Feminism is getting hotter. Sparking a global spring, girls and women are taking on the world political-economic order on the ground and through technology. More power to this movement for equality, equity and transformation of all forms of domination. Welcome to a moment that tireless struggle has again born.
Once the dilemma was about the “I’m not feminist, but…” kind of feminism, the belief in and practice of its politics that nonetheless ran from the backlash stereotypes associated with its identity and community.
However, going more mainstream has attached feminism to wider practices and representations, raising questions about the relationship between feeling powerful and undoing powerful hierarchies, as well as making us look harder at feminisms mix with capitalism, its long-marketed racist and sexist ordering of women, and its containment of the broadest goals of empowerment.
Take bootylicious feminism, also seen in Nicki Minaj’s dancehall queen version. Beyonce’s brand champions women as flawless and sexy, smart and powerful, economically in control and unanswerable to the politics of respectability. It also sells sex as it sells feminism.
Indeed, here, sex sells feminism, potentially popularising a narrower project than dismantling the beauty myths still packaging the meanings of female sexuality. What do hypersexual feminisms do for kinds that are not or refuse to be sexy?
I’ve wondered about this when my friend Nicole was shamed for playing J’Ouvert topless but for nipple coverings, and in an old short pants, making explicit just how little pretty mas nakedness has opened a space for women’s non-prettied bodies on the road, on their own terms, even on Carnival days.
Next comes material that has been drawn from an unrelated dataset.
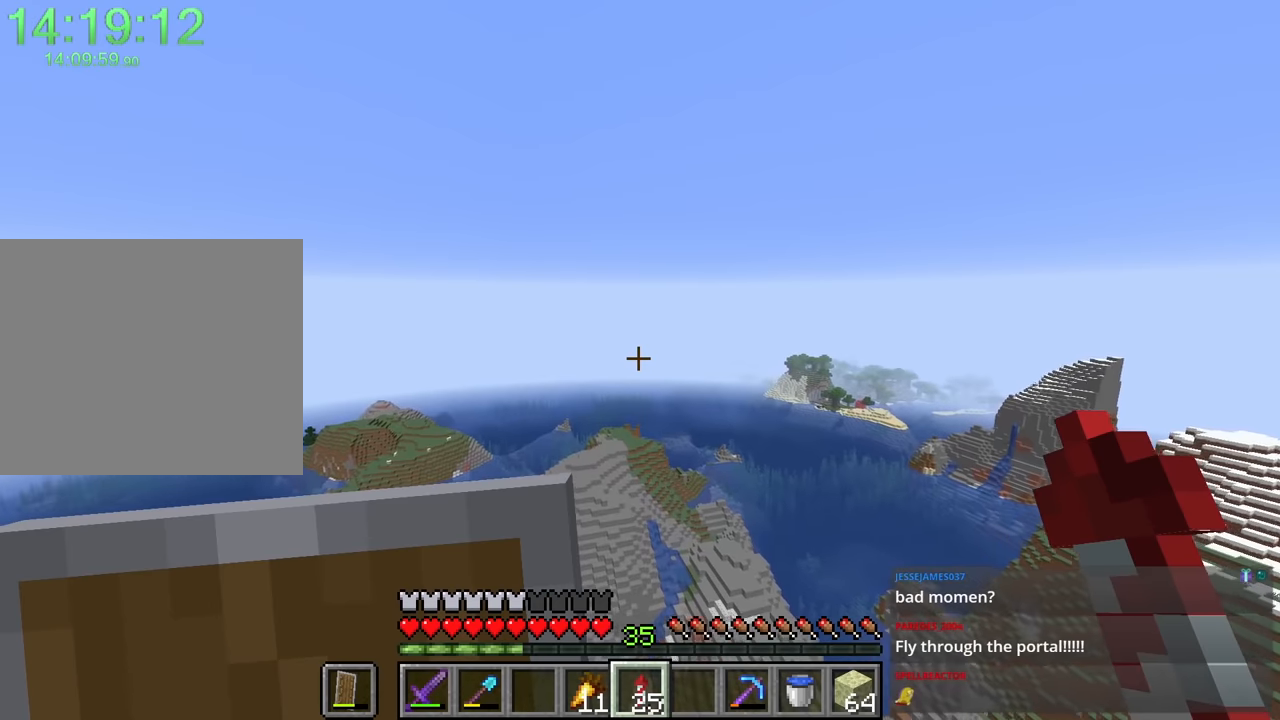
{"keys": ["shift", "space", "w"], "mouse": [], "events": []}
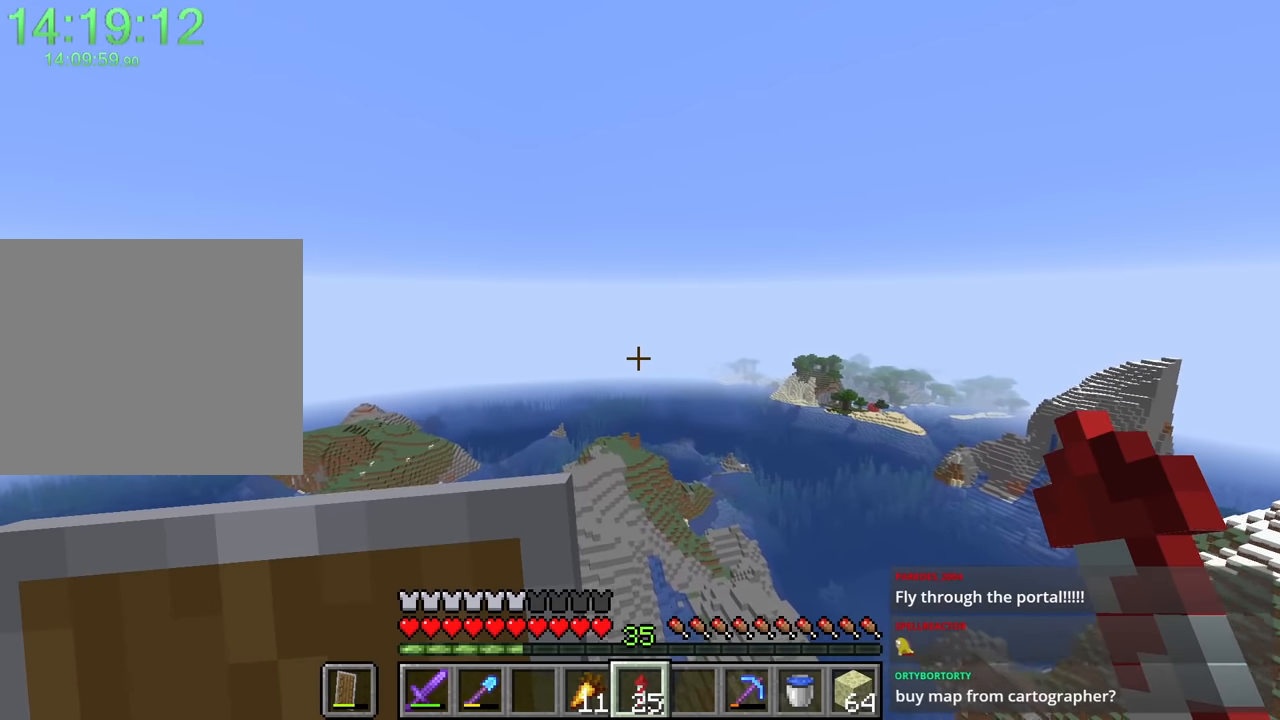
{"keys": ["shift", "space", "w"], "mouse": [], "events": []}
I’ve thought about this when women face censure for shamelessly breastfeeding their babies. I’ve reflected on this as I envision the postcolonial feminisms I want for my little brown girl.
There’s feminist struggle for sex positivity. Existing double standards shame women in ways that men—even those who are molesters, rapists or adulterers—don’t face, and strippers, sex workers and “skettels” usually scorned behaviour means they are least protected by the law, unions, immigration officials and health institutions. This must change.
The question isn’t whether women have a right to make the choices they do. Instead our attention should be on the choices available, and the ones still determining women’s greatest rewards, pleasures and value.
It’s no coincidence that just as girls have been “taking over” education, media and labour markets, they have been increasingly pressured to still embody specific femininities and stilettoed super-sexiness.
What does this mean for feminism’s trenchant critique of women as objects for consumption, and for black and brown women’s refusal to reproduce reduction to their bodies at the expense of their humanity?
Freedom from sexual and other forms of violence. Choice regarding marriage, children, and same sex desire. Access to reproductive justice, including safe and legal abortion.
Transformation of the colonial gender stereotyping still pervasive in contemporary pop culture, advertising, nationalism and tourism. Value not for how we look nor for the femininities we do, but simply because we are.
The kinds of economic rights that mean we neither gain greater wealth nor greater vulnerability from the exploitation of our bodies in public and private life. For me, this is what feminist goals of sexual liberation mean.
All women know there is no pure place for resistance. This is more rather than less reason for thinking critically about diverse instances named feminist. It’s reason for differentiating between the gender consciousness we now have of rights and inequalities, and feminist consciousness that aims at more than women's individual wealth, choice or leveling of power to a radical reimagining beyond current terms and boundaries.